[ALAC] Bad Actor Admission

Evan Leibovitch evan at telly.org
Fri Mar 1 10:39:18 UTC 2019


On Fri, 1 Mar 2019 at 02:04, Joanna Kulesza <jkuleszaicann at gmail.com> wrote:


> thank you for sharing your thoughts. I'm wondering if this implies we
> should get rid of ICANN/multistakeholderism? Is there a better alternative
> to governing the global network? If so, what is it? I am well aware that
> governments (some more than others) are just waiting for ICANN to fail and
> are eager to take over where we leave it off. Is that what you're referring
> to? Should we just give up, cos MS is a faulty model in itself? I'm
> genuinely interested.
>

Hi Joanna,

The concept of MSM is splendid, ICANN's implementation of it is awful.

As Olivier said, it's about balance. In ICANN, control is in the hands of
the cartel of domain sellers and domain buyers. By its own rules ICANN is
*obligated* to implement what this cartel wants, and to heck with the rest
of us. The bodies charged with protecting the public interest at ICANN --
governments, technology experts and At-Large -- are relegated to the
sidelines, in advisory capacity with barely an obligation to be heard let
alone heeded. How ICANN has operated, and the results of its decisions,
clearly demonstrate the dominance of the will of the industry that ICANN is
supposed charged with overseeing. The inmates truly are running the asylum,
and the monied interests like it that way. In a way it's not very different
than the way that Google, Facebook and other large tech firms have resisted
public oversight and insist their self-regulation is sufficient to serve
the public interest.

There are other models of MS which I have liked better than ICANN's. The
IETF does IMO a good job keeping corporate interests heard but not forced
upon it. The model used at the Netmundial conference in 2014 struck a
better balance between business, government and public interest, and
deserves consideration. There may be other models of which I am not aware.
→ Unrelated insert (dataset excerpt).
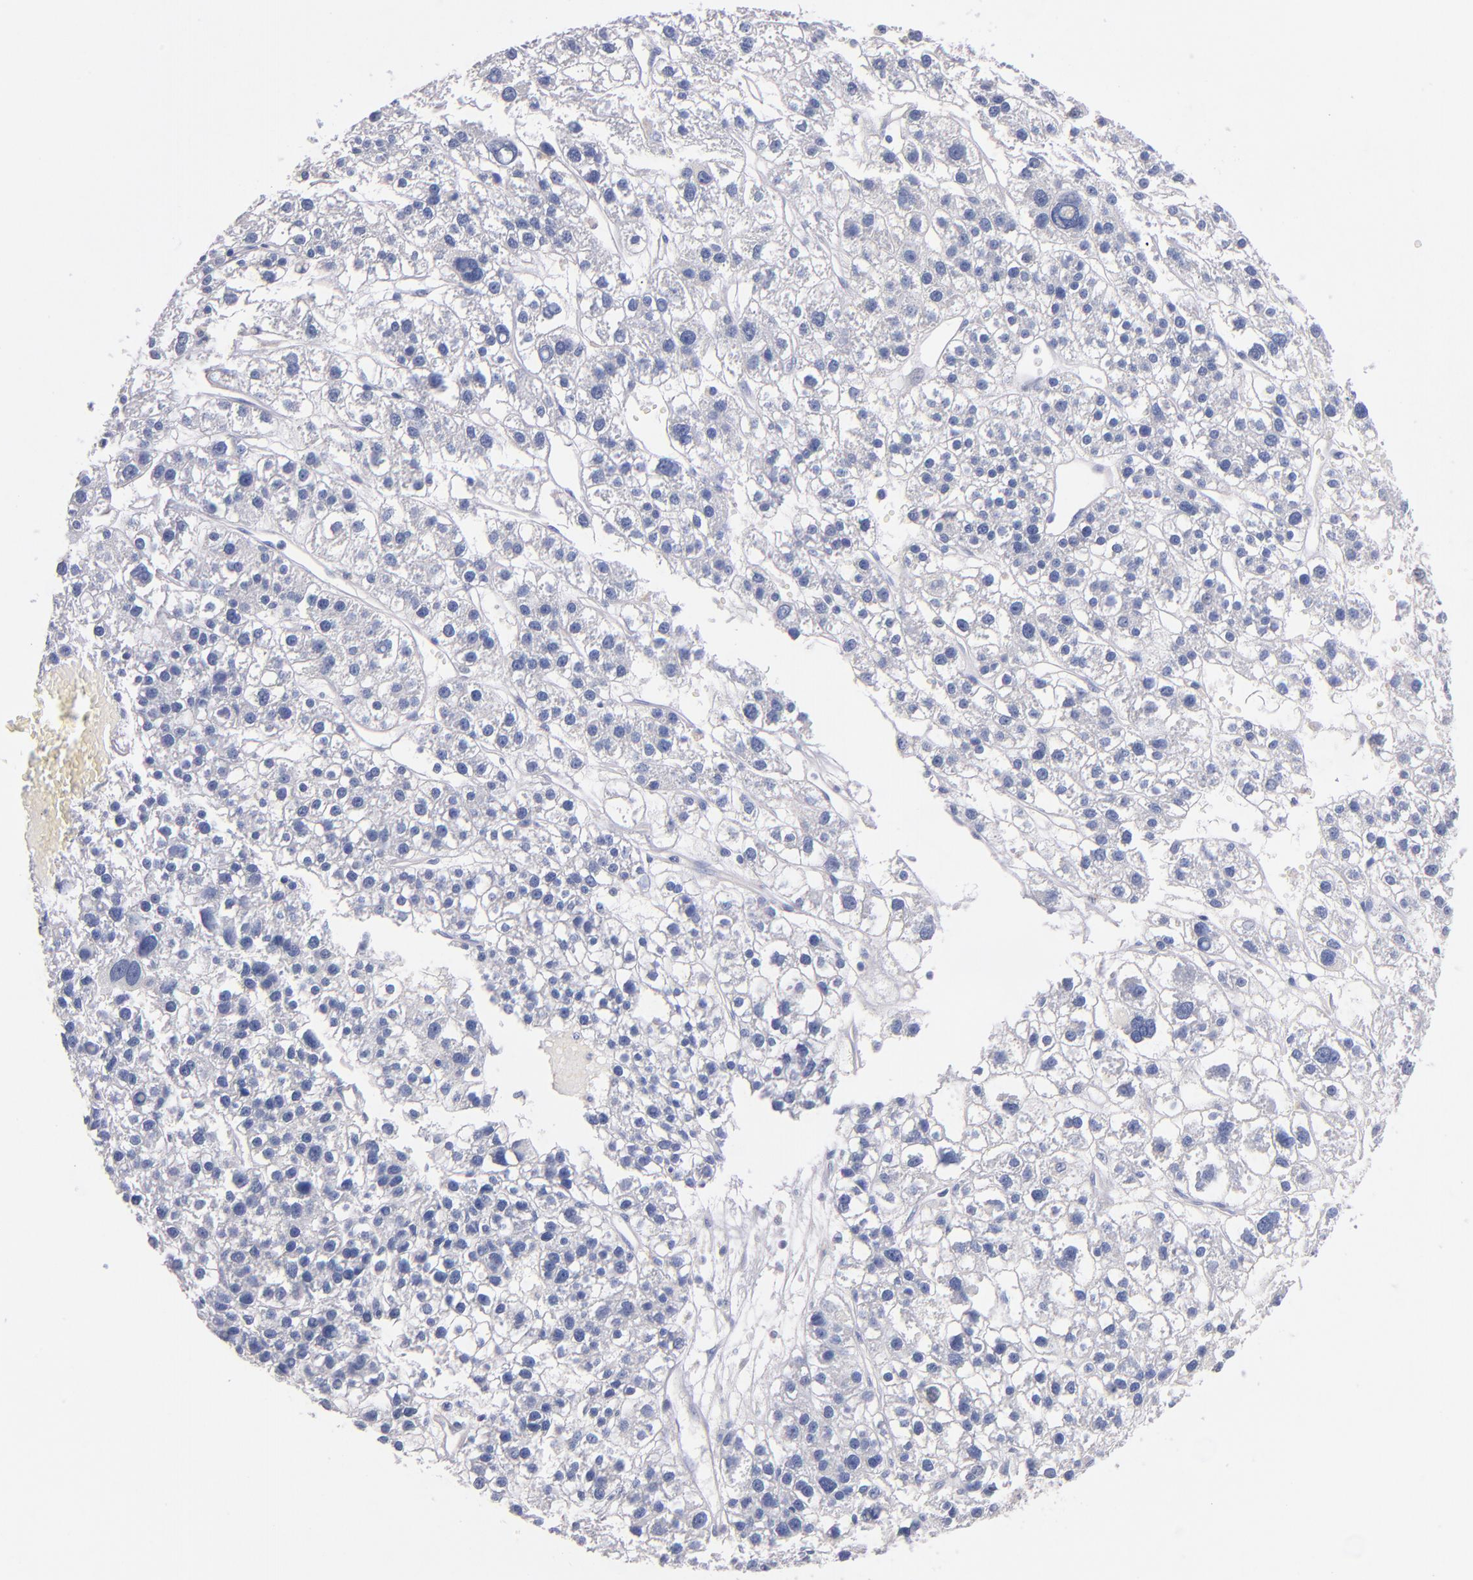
{"staining": {"intensity": "negative", "quantity": "none", "location": "none"}, "tissue": "liver cancer", "cell_type": "Tumor cells", "image_type": "cancer", "snomed": [{"axis": "morphology", "description": "Carcinoma, Hepatocellular, NOS"}, {"axis": "topography", "description": "Liver"}], "caption": "Liver hepatocellular carcinoma was stained to show a protein in brown. There is no significant staining in tumor cells.", "gene": "CNTNAP2", "patient": {"sex": "female", "age": 85}}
Meanwhile ... the current status quo is propped up by never-ending FUD that
the only alternative to ICANN's model of industry capture is the ITU model
of government capture. Of course, the ITU does its part to support ICANN by
periodically holding meetings so incompetently run so to justify the fear.
What is not spoken about is the fact that genuine options exist beyond
these two undesirable extremes.

Once upon a time I believed that the Internet Governance Forum was the
perfect place in which alternative models could be designed and proposed.
That belief has diminished as I have found the IGF over time to revel in
its own insignificance, and contents itself to fret over the situation
without considering real change. I have no idea where true innovation in
this field will come, and this realization is a major source of my current
cynicism.

If a sane alternative does not arise, we will continue to be presented with
nothing more than choice between the ICANN or ITU ways of doing things.
Eventually the ITU will win this binary duel because ultimately governments
will tire of the unwillingness of ICANN to truly incorporate the public
interest into its decision-making. And I remind once again that there is no
international treaty requiring the countries of the world to acknowledge
ICANN as manager of the global DNS; ICANN's mandate is maintained through
inertia and (ever-diminishing) goodwill.

I hope I have addressed your interest, at least a little bit.